Control is delivered to the user via an iPad or the IP-networked TPC-1, which both allow scene recall and level adjustments. The church selects one of three presets, a Normal Mode, a Chapel Mode and a Chancel Mode. Each activates different elements of the system and a different combination of mics. When it came to installation loudspeakers, Adlib chose Dynacord TS models from the vertical-array series. Four TS 400 cover the main nave of the Abbey, with a further three TS 100 and the same number of TS 200 in place to cover adjacent spaces.

“We’ve used quite a lot of the TS series in other houses of worship and they certainly perform really well,” stated McCully. “We selected the TS range as it provided great coverage and an aesthetic quality to the installation.” To complete the setup, an Electro-Voice EVU ultracompact loudspeaker has been positioned discretely under the pulpit to provide front-fill.

Dynacord also provided the solution for driving the loudspeakers, with Adlib combining different members of the manufacturer’s installation-dedicated amplifiers. A pair of IPX 5:4 four-channel amplifiers are joined by a C1300FDi model to provide more than enough power for the church.

The age and historic nature of the building provided the main challenge for the project, as Adlib faced limitations in the loudspeaker positions and fixings that could be used. A Dante audio network infrastructure was used to reduce the cabling, and the Adlib team worked hard to ensure that anything that was on show was as neat as possible.

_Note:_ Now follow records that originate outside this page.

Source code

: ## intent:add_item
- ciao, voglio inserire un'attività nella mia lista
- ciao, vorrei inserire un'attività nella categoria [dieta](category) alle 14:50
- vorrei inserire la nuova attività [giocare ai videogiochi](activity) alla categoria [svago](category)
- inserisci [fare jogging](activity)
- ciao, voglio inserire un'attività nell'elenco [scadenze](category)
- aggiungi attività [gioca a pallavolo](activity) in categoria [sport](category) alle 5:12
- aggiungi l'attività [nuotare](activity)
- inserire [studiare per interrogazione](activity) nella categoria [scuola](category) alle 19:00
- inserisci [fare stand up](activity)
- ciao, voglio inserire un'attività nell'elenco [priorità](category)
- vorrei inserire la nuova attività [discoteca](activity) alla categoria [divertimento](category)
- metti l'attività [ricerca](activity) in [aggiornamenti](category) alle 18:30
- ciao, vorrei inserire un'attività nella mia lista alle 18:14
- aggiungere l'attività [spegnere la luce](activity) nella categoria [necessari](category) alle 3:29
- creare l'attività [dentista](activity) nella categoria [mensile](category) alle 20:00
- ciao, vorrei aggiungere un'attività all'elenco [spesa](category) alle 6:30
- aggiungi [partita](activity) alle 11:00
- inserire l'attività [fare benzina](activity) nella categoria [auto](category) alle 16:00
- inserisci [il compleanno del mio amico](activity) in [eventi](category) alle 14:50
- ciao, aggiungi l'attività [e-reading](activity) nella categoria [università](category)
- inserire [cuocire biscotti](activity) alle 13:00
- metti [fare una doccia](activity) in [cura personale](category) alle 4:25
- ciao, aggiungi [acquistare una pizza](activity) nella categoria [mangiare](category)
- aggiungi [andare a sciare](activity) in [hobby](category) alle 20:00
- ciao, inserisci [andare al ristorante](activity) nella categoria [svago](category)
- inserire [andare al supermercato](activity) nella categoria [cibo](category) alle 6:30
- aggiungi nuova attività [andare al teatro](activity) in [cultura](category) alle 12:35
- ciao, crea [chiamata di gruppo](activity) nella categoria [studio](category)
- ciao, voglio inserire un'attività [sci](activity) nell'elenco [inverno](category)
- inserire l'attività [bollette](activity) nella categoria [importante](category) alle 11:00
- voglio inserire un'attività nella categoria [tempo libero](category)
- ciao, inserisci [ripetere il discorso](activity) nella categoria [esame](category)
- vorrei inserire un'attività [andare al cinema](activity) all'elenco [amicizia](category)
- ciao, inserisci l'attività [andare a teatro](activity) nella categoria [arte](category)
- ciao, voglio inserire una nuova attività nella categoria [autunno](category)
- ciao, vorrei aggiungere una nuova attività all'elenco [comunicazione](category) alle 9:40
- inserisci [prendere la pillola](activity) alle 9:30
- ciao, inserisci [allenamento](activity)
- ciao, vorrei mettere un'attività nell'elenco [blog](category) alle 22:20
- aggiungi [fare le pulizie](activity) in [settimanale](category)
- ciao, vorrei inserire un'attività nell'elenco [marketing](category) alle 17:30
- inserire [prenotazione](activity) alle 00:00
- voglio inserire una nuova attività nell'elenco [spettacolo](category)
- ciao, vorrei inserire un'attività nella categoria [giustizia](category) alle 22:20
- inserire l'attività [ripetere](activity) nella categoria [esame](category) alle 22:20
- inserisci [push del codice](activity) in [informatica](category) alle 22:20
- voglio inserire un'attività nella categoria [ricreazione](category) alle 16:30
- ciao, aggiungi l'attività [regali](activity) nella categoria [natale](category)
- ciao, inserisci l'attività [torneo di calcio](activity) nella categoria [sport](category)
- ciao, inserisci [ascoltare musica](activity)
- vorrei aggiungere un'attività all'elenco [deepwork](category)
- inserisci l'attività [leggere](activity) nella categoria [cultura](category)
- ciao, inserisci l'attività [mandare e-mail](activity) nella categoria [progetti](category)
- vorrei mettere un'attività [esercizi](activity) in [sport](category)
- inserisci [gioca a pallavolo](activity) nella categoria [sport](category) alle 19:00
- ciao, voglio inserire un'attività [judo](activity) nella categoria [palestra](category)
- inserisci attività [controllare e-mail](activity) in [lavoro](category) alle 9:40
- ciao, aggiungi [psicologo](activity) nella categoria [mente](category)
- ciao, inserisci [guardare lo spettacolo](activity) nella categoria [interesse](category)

“This is predominantly a Dante system, though with the flexibility of the MXE5, we're feeding the C1300 with an analogue output,” added McCully. “We used a couple of Dante I/O plates to allow the church to connect additional mics when needed, or to plug a mixing desk at a FOH position for whenever there are additional requirements and the need for a dedicated operator on faders. We also had to strategically position an induction loop amp which is fed from an output from the Dante I/O plate, again meaning that we could run a single Cat-6 cable instead of a four-pair multicore.”